After Greece awarded a public contract for enlargement of the Athens subway system, a company that vied for the bid had little recourse to cry foul.
(CN) — Europe’s top court chided Greece on Wednesday for overly restricting legal challenges to the way state authorities award public contracts.
The European Court of Justice’s ruling came in a dispute over $25.4 million contract for work to extend the subway system in Athens. An English version of the ruling was not immediately available.
NAMA, a Greek technical consultancy firm, was among those volleying for the contract, but Attiko Metro, a state company in charge of developing the Greek capital’s subway system, threw out the bid in March 2019, asserting that some of NAMA team members lacked enough experience for the construction work.
The bid went to another technical consultancy business called SALFO, and NAMA then went to court, arguing that it was unfairly rejected.
NAMA appealed when a state review board — the Public Procurement Review Authority — said it could not challenge the approval of SALFO’s technical bid.
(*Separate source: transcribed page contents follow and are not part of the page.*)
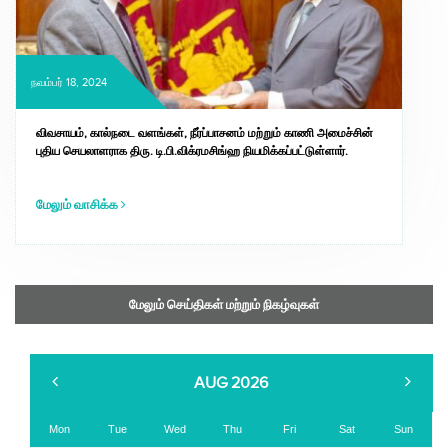
நவம்பர் 18, 2024
விவசாயம், கால்நடை வளங்கள், நீர்ப்பாசனம் மற்றும் காணி அமைச்சின்
புதிய செயலாளராக திரு. டி.பி.விக்ரமசிங்ஹ நியமிக்கப்பட்டுள்ளார்.
மேலும் வாசிக்க
மேலும் செய்திகள் மற்றும் நிகழ்வுகள்
AUG 2026
Mon
Tue
Wed
Thu
Fri
Sat
Sun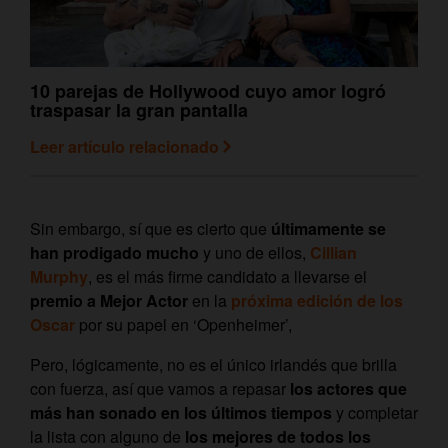
10 parejas de Hollywood cuyo amor logró
traspasar la gran pantalla
Leer artículo relacionado
Sin embargo, sí que es cierto que
últimamente se
han prodigado mucho
y uno de ellos,
Cillian
Murphy
, es el más firme candidato a llevarse el
premio a Mejor Actor
en la
próxima edición de los
Oscar
por su papel en ‘Openheimer’,
Pero, lógicamente, no es el único irlandés que brilla
con fuerza, así que vamos a repasar
los actores que
más han sonado en los últimos tiempos
y completar
la lista con alguno de
los mejores de todos los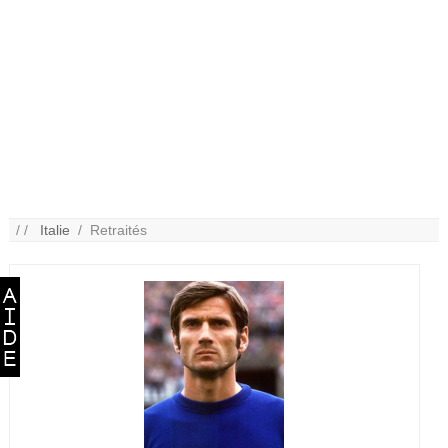
/ /
Italie
/ Retraités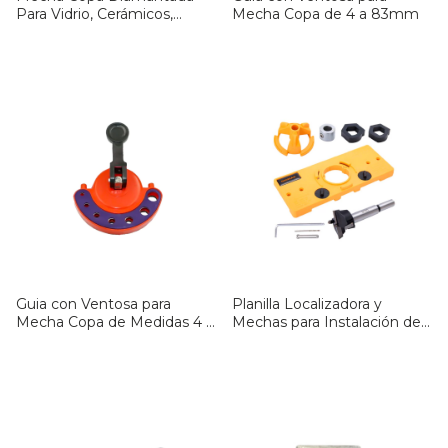
Para Vidrio, Cerámicos,
Mecha Copa de 4 a 83mm
Mampostería, Marmol y
Porcelanato
Guia con Ventosa para
Planilla Localizadora y
Mecha Copa de Medidas 4 -
Mechas para Instalación de
5 - 6 - 7 - 8 - 10 - 12mm
Bisagras Cazoleta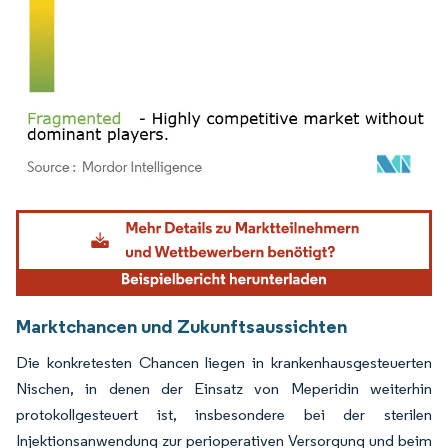
Bild © Mordor Intelligence. Wiederverwendung erfordert Namensnennung gemäß
Marktchancen und Zukunftsaussichten
Die konkretesten Chancen liegen in krankenhausgesteuerten
Nischen, in denen der Einsatz von Meperidin weiterhin
protokollgesteuert ist, insbesondere bei der sterilen
Injektionsanwendung zur perioperativen Versorgung und beim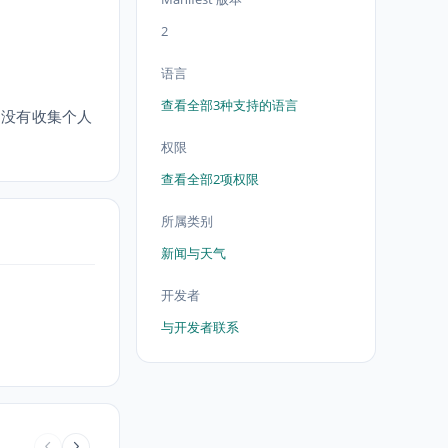
2
语言
查看全部3种支持的语言
误。没有收集个人
权限
查看全部2项权限
所属类别
新闻与天气
开发者
与开发者联系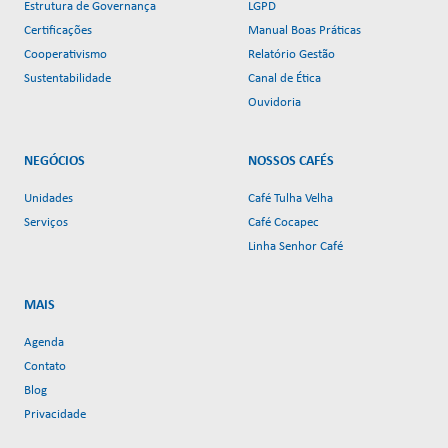
Estrutura de Governança
LGPD
Certificações
Manual Boas Práticas
Cooperativismo
Relatório Gestão
Sustentabilidade
Canal de Ética
Ouvidoria
NEGÓCIOS
NOSSOS CAFÉS
Unidades
Café Tulha Velha
Serviços
Café Cocapec
Linha Senhor Café
MAIS
Agenda
Contato
Blog
Privacidade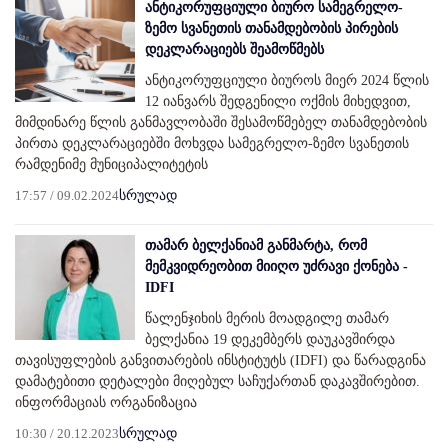
ანტიკორუფციული ბიურო სამეგრელო-
ზემო სვანეთის თანამდებობის პირების
დეკლარაციებს შეამოწმებს
ანტიკორუფციული ბიუროს მიერ 2024 წლის
12 იანვარს შედგენილი ოქმის მიხედვით,
მიმდინარე წლის განმავლობაში შესამოწმებელ თანამდებობის
პირთა დეკლარაციებში მოხვდა სამეგრელო-ზემო სვანეთის
რამდენიმე მუნიციპალიტეტის
17:57 / 09.02.2024
სრულად
თამარ ბელქანიამ განმარტა, რომ
მემკვიდრეობით მიიღო უძრავი ქონება -
IDFI
წალენჯიხის მერის მოადგილე თამარ
ბელქანია 19 დეკემბერს დაუკავშირდა
თავისუფლების განვითარების ინსტიტუტს (IDFI) და წარადგინა
დამატებითი დეტალები მიღებულ საჩუქართან დაკავშირებით.
ინფორმაციას ორგანიზაცია
10:30 / 20.12.2023
სრულად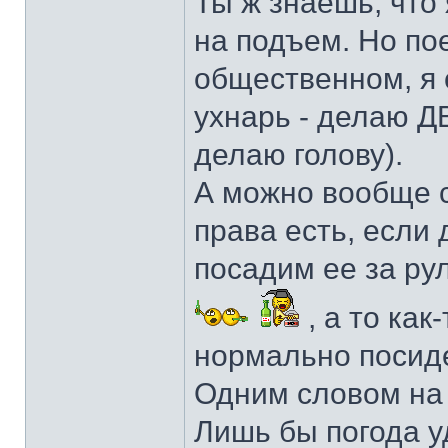
Ты ж знаешь, что 
на подъем. Но по
общественном, я 
ухнарь - делаю Д
делаю голову).
А можно вообще с
права есть, если 
посадим ее за ру
, а то как-
нормально посиде
Одним словом на
Лишь бы погода уд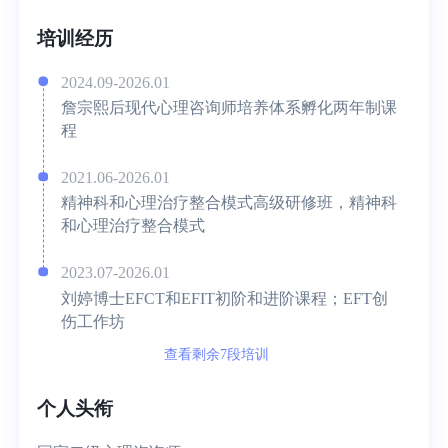
培训经历
2024.09-2026.01
詹宗熙后现代心理咨询师培养体系孵化两年制课
程
2021.06-2026.01
精神科和心理治疗整合模式高级研修班，精神科
和心理治疗整合模式
2023.07-2026.01
刘婷博士EFCT和EFIT初阶和进阶课程；EFT创
伤工作坊
查看剩余7段培训
个人头衔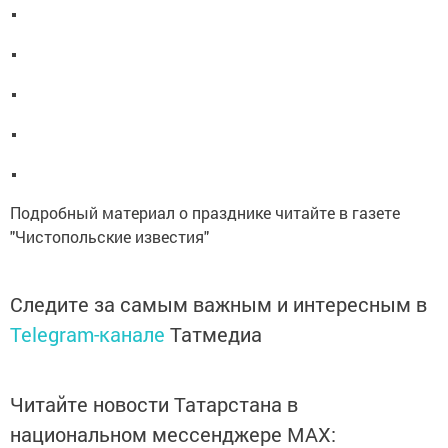
Подробный материал о празднике читайте в газете
"Чистопольские известия"
Следите за самым важным и интересным в
Telegram-канале
Татмедиа
Читайте новости Татарстана в
национальном мессенджере MАХ: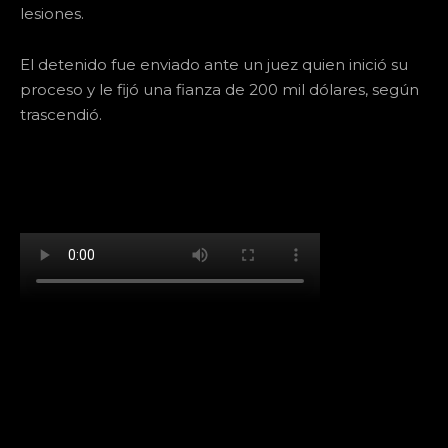
lesiones.
El detenido fue enviado ante un juez quien inició su
proceso y le fijó una fianza de 200 mil dólares, según
trascendió.
[td_block_social_counter facebook="k911noticias"
twitter="k911noticias" instagram="k911_noticias"
style="style5 td-social-boxed"
tdc_css="eyJhbGwiOnsibWFyZ2luLWJvdHRvbSI6IjMwIiwiZGlz
f_header_font_family="394" f_counters_font_family="394"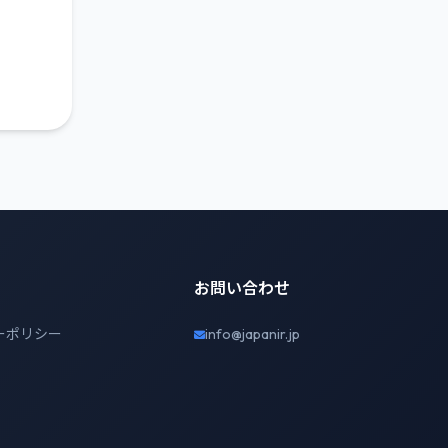
お問い合わせ
ーポリシー
info@japanir.jp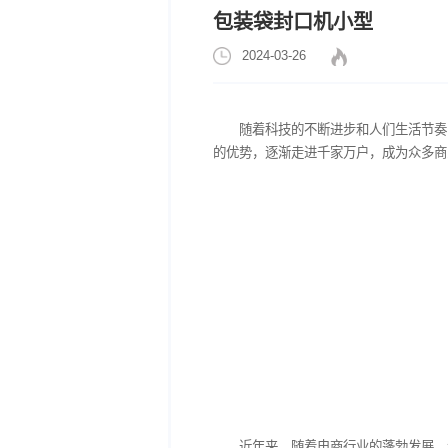
包装袋封口机小型
2024-03-26
随着科技的不断进步和
的优势，逐渐走进千家万户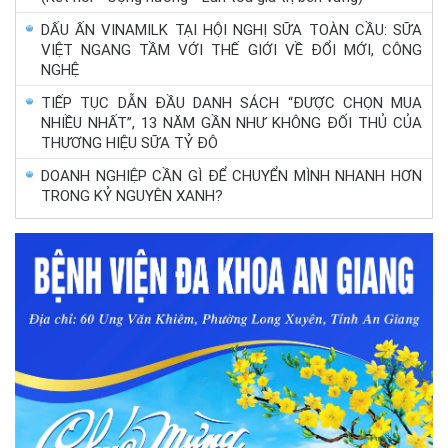
DẤU ẤN VINAMILK TẠI HỘI NGHỊ SỮA TOÀN CẦU: SỮA
VIỆT NGANG TẦM VỚI THẾ GIỚI VỀ ĐỔI MỚI, CÔNG
NGHỆ
TIẾP TỤC DẪN ĐẦU DANH SÁCH “ĐƯỢC CHỌN MUA
NHIỀU NHẤT”, 13 NĂM GẦN NHƯ KHÔNG ĐỐI THỦ CỦA
THƯƠNG HIỆU SỮA TỶ ĐÔ
DOANH NGHIỆP CẦN GÌ ĐỂ CHUYỂN MÌNH NHANH HƠN
TRONG KỶ NGUYÊN XANH?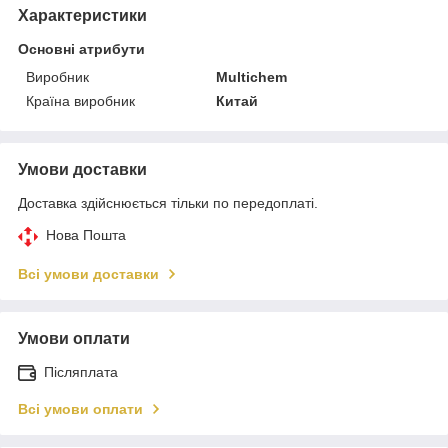
Характеристики
Основні атрибути
Виробник
Multichem
Країна виробник
Китай
Умови доставки
Доставка здійснюється тільки по передоплаті.
Нова Пошта
Всі умови доставки
Умови оплати
Післяплата
Всі умови оплати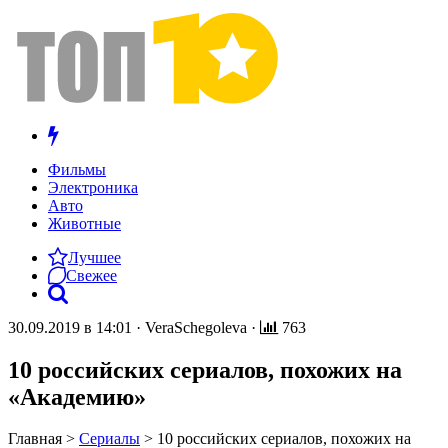
Фильмы
Электроника
Авто
Животные
Лучшее
Свежее
30.09.2019 в 14:01
·
VeraSchegoleva
·
763
10 российских сериалов, похожих на
«Академию»
Главная
>
Сериалы
>
10 российских сериалов, похожих на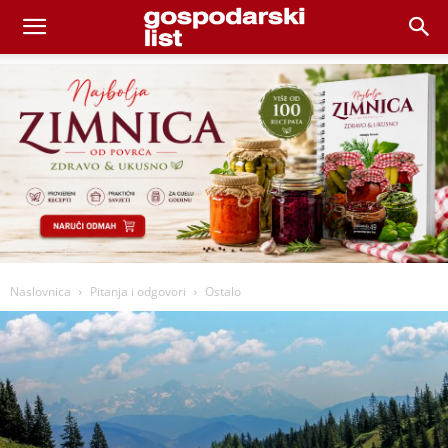
Naslovnica
Pitanja i odgovori
Ostalo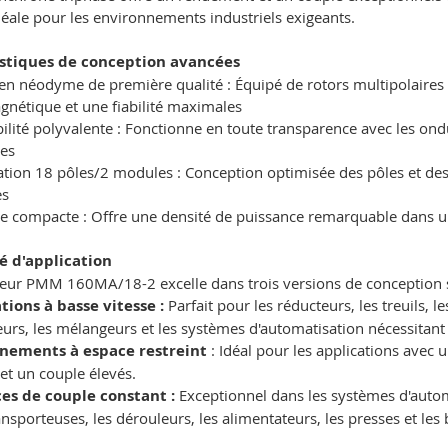
déale pour les environnements industriels exigeants.
istiques de conception avancées
en néodyme de première qualité : Équipé de rotors multipolaires
nétique et une fiabilité maximales
ilité polyvalente : Fonctionne en toute transparence avec les o
es
ation 18 pôles/2 modules : Conception optimisée des pôles et d
es
te compacte : Offre une densité de puissance remarquable dans 
té d'application
eur PMM 160MA/18-2 excelle dans trois versions de conception s
tions à basse vitesse :
Parfait pour les réducteurs, les treuils, 
rs, les mélangeurs et les systèmes d'automatisation nécessitan
nements à espace restreint
: Idéal pour les applications avec 
et un couple élevés.
es de couple constant :
Exceptionnel dans les systèmes d'autom
nsporteuses, les dérouleurs, les alimentateurs, les presses et les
Greece’s Council of State is the country’s highest chamber over administrative matters. It said Greek law allows companies to challenge the bids of rivals only when there is an alleged infringement of the principle of equality in the assessment of the bids. But to clear up the matter, the Council of State asked the European court in Luxembourg to determine whether Greece’s laws in this area meet the legal standards set down by EU law.
In its ruling, the 10th Chamber of the court said EU rules over the awarding of public contracts give tenderers ample ability to challenge a bid process, even as the process is underway.
Courthouse News reporter Cain Burdeau is based in the European Union.